There is a poem to Bruce Springsteen at 70, and an elegy to the late great American poet CK Williams, 'Charlie' to his friends, and another one to Leonard Cohen. World War I, and the Easter Rising become subject matter in Muldoon's rhizomatic imagination whose range has about it the hyper-textual swagger of the digital age. Puns are never far away. Try this one for size in It Wasn't Meant to Be Like This, 'spinning plate-let-tops, this trompothrombopoesis'.

Donald Trump gets an iambic thump - 'The leopard can't change horses in midstream' - in 'Position Paper' which befuddles all sorts of truisms into witty conceits.
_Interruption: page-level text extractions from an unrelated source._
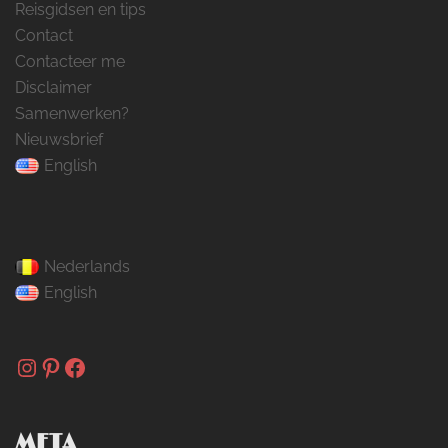
Reisgidsen en tips
Contact
Contacteer me
Disclaimer
Samenwerken?
Nieuwsbrief
English
Nederlands
English
Instagram
Pinterest
Facebook
META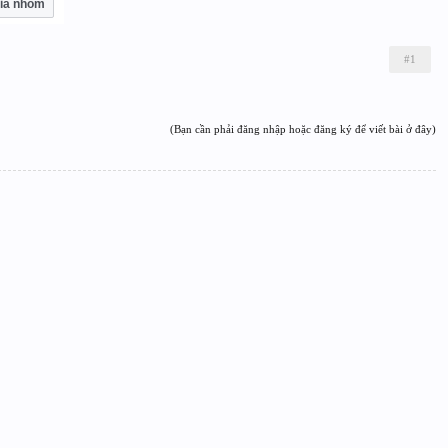
ia nhóm
#1
(Bạn cần phải đăng nhập hoặc đăng ký để viết bài ở đây)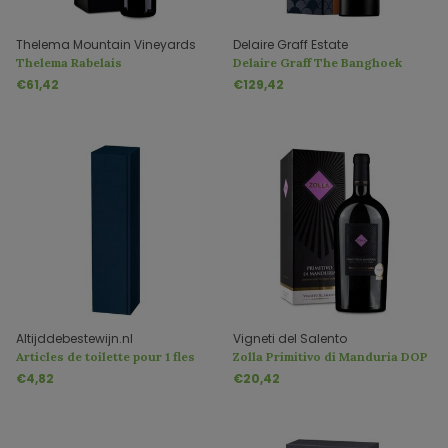
Thelema Mountain Vineyards
Delaire Graff Estate
Thelema Rabelais
Delaire Graff The Banghoek
dans un emballage cadeau
€61,42
€129,42
Altijddebestewijn.nl
Vigneti del Salento
Articles de toilette pour 1 fles
Zolla Primitivo di Manduria DOP
Magnum 1,5 Liter
€4,82
€20,42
And Elgar's 'blood-burnished cello' we are told must have 'fallen face-down in barbed wire'.

Each poem is wrought with elegant rhyme, and very often half-rhyme. (Does anyone do it better than Muldoon?) Still, he is not afraid to bring the cymbals of full-rhyme to bear, 'The crowd that wants to break / W.C. Fields on a wheel may settle for burning him at the stake.'

Muldoon has been quoted as saying that if the poem has 'no obvious destination' we're in for a ride. And Frolic and Detour is some ride. Muldoon is a 'tell all the truth but tell it slant' kind of poet - as Emily Dickinson would have it. With many imitators, he remains sui generis. If Seamus Heaney's poems catch the heart off-guard and blow it open, Muldoon does something similar, but for the brain, and intellect.

As he writes in the opening poem, The Great Horse of the World, Muldoon is keeping a hand on that horse, 'so it knows I'm still here'. If you are interested in and read poetry, there's no doubting that you know Muldoon is here, and will be, for a long time to come.